Sedari tadi, abdul mu’min terlihat begitu tenang. Seakan tidak ada masalah yang menimpanya. Padahal dia baru saja ditimpa kecelakaan. Motornya penyok. Perjalanan pulangnya menuju laila tertunda. Ditambah jarak yang masih jauh. Butuh 3 atau 4 jam lagi baru sampai.

“Yaa Allaah, sungguh begitu nikmat terasa urusanMu. Engkau perdengarkan kabar duka tentang laila. Lalu Engkau menghendaki hamba untuk menemuinya. Dan di tengah jalan, Engkau timpakkan musibah ini. Apatah lagi jika bukan ikhlas dan sabar sebagai sikap yang paling tepat?,” lirih abdul mu’min seraya memandang langit. 

Sedikit demi sedikit air matanya meleleh. 

“Yaa Allaah, peluklah sejenak tubuh ringkih ini, bismillaah,” abdul mu’min merebahkan tubuhnya. Ia lelah. Dan terpejam.

Allaahu Akbar! Allaahu Akbar! adzan subuh terkumandang. Abdul mu’min pun bangun.

“Alhamdulillaah, sudah masuk waktu pagi,” bisiknya.

Dia beranjak dari rebahannya. Menuju tempat wudhu. Ia berwhudu dan kemudian memasuki masjid dan sholat sunnah qabliyah 2 roka’at.

Selesai sholat sunnah, iqamat belum juga dikumandangkan. Ia menoleh ke-kanan ke-kiri. Melihat jama’ah yang sudah berkumpul. 

“Pak, tidakkah sholat segera dimulai?” tanyanya pada seorang bapak muadzin yang nampak sudah begitu tua.

“Adek bisa menjadi imam. Qadarullaah, petugas imam masjid ini sedang sakit. Jika bapak yang menjadi imam, hawatir suaranya habis,” tutur bapak muadzin seraya memberikan penawaran. 

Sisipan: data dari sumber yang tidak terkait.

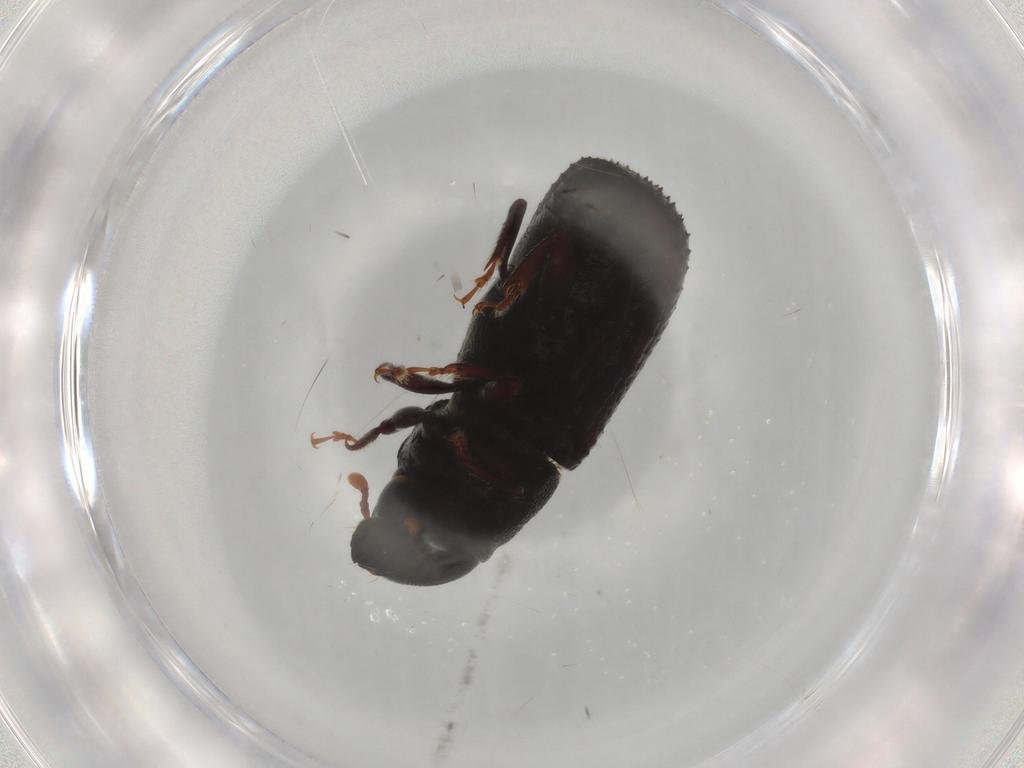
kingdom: Animalia
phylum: Arthropoda
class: Insecta
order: Coleoptera
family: Curculionidae
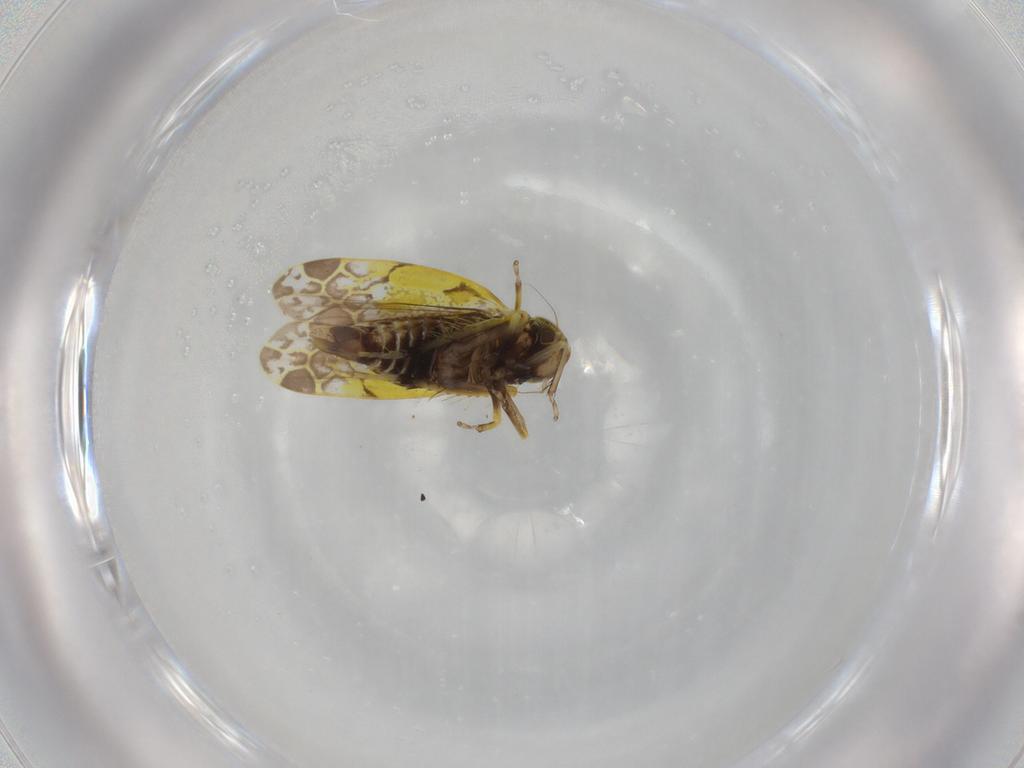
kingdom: Animalia
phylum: Arthropoda
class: Insecta
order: Hemiptera
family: Cicadellidae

“Silahkan!” tambahnya lagi mempersilahkan abdul mu’min.

“Alhamdulillaah, terimakasih pak. Tapi saya pakai celana, hawatir menyelisihi adat disini,” ucap abdul mu’min.

“Tidak apa dek. Ayo silahkan,” bapak muadzin mempersilahkan dan sekilas mengumandangkan iqamatnya.

Selesai sholat.

“Subhanallaah, lantunan tilawah adek begitu merdu,” ucap bapak muadzin memuji abdul mu’min.

“Alhamdulillaah, terimakasih pak,” jawabnya singkat. “Oh iya pak, boleh saya nitip motor saya di masjid ini?” lanjutnya.

“Insyaallah boleh, dimana motornya,” tanya bapak muadzin.

Setelah ditunjukkan ke arah motornya, bapak muadzin tersebut kaget.

“Inna lillaah, kenapa penyok-hancur begini?,” tanya bapak muadzin.

Abdul mu’min hanya tersenyum. Tidak memberikan penjelasan apa pun. Lalu sejenak dia teringat sesuatu. Laila.

“Astaghfirullaah, laila,” ucapnya seraya bergegas pergi berlari menuju jalan raya. “Pak nitip yah,” teriaknya sambil menoleh ke belakang.

“Ya insyaallah,” jawab bapak muadzin. “Pemuda aneh,” bisiknya. 

“Astaghfirullaah, jangan-jangan! ini barang curian?!” pikir bapak muadzin seraya meneplok jidatnya. Tapi abdul mu’min keburu masuk ke dalam bus. Berangkat. Hilang ditelan kejauhan.